I have smoked since I was 18 with short periods of quit that has last anywhere from 3 months to a year and somehow I always go back to it each time with something triggering my actions. About 3 years ago, I switch from smoking cigarettes to vaping and slowly lowering my nicotine level with the intent to stop during those few years. I figure I just need to do it rather than making up excuses, so as of last week, I stopped cold turkey. Doing fairly well.... First couple of days was fine because I was keeping busy and went out, but then, work started and day 3 to present, it started getting a bit tougher since I use to just sit at my desk and vape. So, instead, I kept trying to find snacking to replace my anxiety and restlessness (from healthy snacks to not so healthy snacks). BUT, I didn't falter.

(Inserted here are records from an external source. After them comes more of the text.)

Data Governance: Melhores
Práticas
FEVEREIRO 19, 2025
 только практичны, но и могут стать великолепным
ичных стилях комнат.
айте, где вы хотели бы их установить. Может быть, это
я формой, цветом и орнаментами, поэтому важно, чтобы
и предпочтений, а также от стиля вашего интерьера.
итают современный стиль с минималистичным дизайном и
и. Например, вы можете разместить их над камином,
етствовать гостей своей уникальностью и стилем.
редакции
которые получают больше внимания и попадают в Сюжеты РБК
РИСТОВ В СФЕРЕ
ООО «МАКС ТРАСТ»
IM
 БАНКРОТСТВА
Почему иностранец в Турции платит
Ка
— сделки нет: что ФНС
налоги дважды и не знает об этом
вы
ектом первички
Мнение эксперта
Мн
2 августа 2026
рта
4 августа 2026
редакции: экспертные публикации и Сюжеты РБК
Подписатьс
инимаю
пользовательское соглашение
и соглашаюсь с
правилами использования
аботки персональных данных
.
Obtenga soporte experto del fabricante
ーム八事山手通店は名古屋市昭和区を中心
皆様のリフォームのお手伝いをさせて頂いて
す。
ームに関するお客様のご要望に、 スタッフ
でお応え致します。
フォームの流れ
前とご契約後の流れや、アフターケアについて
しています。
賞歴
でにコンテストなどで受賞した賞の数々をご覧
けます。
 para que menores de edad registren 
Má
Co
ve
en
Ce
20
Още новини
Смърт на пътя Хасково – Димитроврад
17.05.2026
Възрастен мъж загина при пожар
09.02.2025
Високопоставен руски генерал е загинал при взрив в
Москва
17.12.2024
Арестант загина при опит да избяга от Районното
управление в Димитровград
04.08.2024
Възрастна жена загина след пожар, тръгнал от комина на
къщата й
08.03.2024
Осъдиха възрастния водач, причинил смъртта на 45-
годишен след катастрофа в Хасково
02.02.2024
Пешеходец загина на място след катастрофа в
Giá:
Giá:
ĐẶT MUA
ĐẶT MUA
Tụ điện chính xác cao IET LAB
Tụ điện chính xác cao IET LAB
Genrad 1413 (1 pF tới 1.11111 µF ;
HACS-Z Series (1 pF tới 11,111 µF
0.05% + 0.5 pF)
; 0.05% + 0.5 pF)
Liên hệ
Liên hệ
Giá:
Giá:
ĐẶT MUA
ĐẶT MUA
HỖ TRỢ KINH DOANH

Yet, here we are on day 6.... and I can't seem to get my mind off an actual cigarette to help with my emotional state. My daughter told me that she had a fight with her best friend and was on the crisis line because of suicidal thoughts. She has been under therapy for depression for the past few months and I'm just so overwhelmed and frustrated because I have no idea how to help and her ability to communicate her feelings on what is causing these depressions pretty much sums it up with "I don't know." This is weighing on me and as much as I hate to, I really want to run out and purchase a pack and have a cigarette to help me cope with these emotions. Trying everything I can to not give in... UGH!!!!!
The only thing keeping me in check right now is just how I don't want to lose those 6 nicotine free days.